**Task brief:** From the line containing "right elbow: (877, 263)" through the last line of the entries below, repeat each line word for word and leave out the rest.

**Stored records:**

■ ■ ■ ■ ■

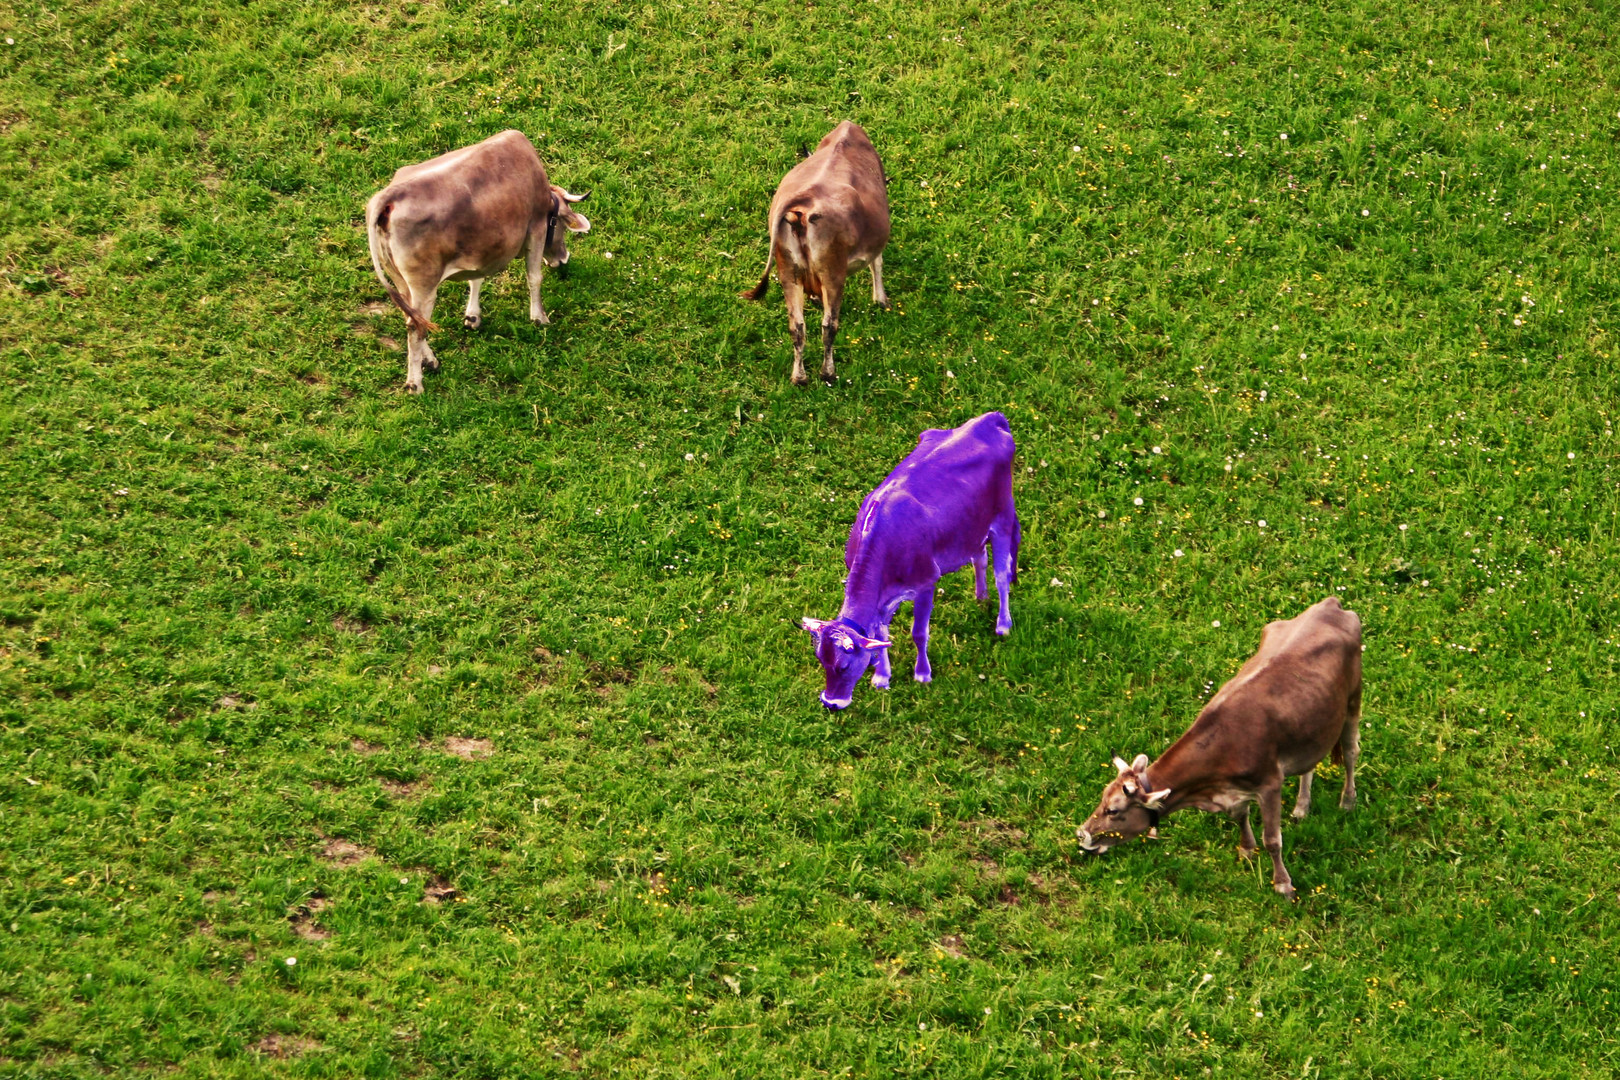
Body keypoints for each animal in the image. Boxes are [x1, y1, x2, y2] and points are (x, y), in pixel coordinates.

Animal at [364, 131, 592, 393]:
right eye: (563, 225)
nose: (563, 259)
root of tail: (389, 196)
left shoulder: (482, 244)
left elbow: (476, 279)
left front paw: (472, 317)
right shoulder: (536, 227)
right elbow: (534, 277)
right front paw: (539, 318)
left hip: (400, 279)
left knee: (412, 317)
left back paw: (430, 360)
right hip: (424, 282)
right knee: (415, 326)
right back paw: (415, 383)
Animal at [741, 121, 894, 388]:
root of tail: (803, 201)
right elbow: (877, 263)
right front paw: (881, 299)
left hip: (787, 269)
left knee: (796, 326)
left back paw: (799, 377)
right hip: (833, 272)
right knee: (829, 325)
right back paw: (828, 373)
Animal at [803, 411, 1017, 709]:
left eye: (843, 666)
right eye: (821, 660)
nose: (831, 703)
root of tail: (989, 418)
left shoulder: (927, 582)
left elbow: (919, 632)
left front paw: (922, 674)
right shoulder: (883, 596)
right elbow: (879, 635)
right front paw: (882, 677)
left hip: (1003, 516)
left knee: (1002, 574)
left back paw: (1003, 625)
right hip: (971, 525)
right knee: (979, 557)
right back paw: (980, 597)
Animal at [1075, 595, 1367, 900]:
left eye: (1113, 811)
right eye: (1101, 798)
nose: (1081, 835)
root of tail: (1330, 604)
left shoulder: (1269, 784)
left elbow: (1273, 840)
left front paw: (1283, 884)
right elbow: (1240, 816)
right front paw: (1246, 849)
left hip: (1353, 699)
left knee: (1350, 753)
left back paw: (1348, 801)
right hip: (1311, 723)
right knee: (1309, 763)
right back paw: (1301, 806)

■ ■ ■ ■ ■

**Result below:**
right elbow: (877, 263)
right front paw: (881, 299)
left hip: (787, 269)
left knee: (796, 326)
left back paw: (799, 377)
right hip: (833, 272)
right knee: (829, 325)
right back paw: (828, 373)
Animal at [803, 411, 1017, 709]:
left eye: (843, 666)
right eye: (821, 660)
nose: (831, 703)
root of tail: (989, 418)
left shoulder: (927, 582)
left elbow: (919, 632)
left front paw: (922, 674)
right shoulder: (883, 596)
right elbow: (879, 635)
right front paw: (882, 677)
left hip: (1003, 516)
left knee: (1002, 574)
left back paw: (1003, 625)
right hip: (971, 525)
right knee: (979, 557)
right back paw: (980, 597)
Animal at [1075, 595, 1367, 900]:
left eye: (1113, 811)
right eye: (1101, 798)
nose: (1081, 835)
root of tail: (1330, 604)
left shoulder: (1269, 784)
left elbow: (1273, 840)
left front paw: (1283, 884)
right elbow: (1240, 816)
right front paw: (1246, 849)
left hip: (1353, 699)
left knee: (1350, 753)
left back paw: (1348, 801)
right hip: (1311, 723)
right knee: (1309, 763)
right back paw: (1301, 806)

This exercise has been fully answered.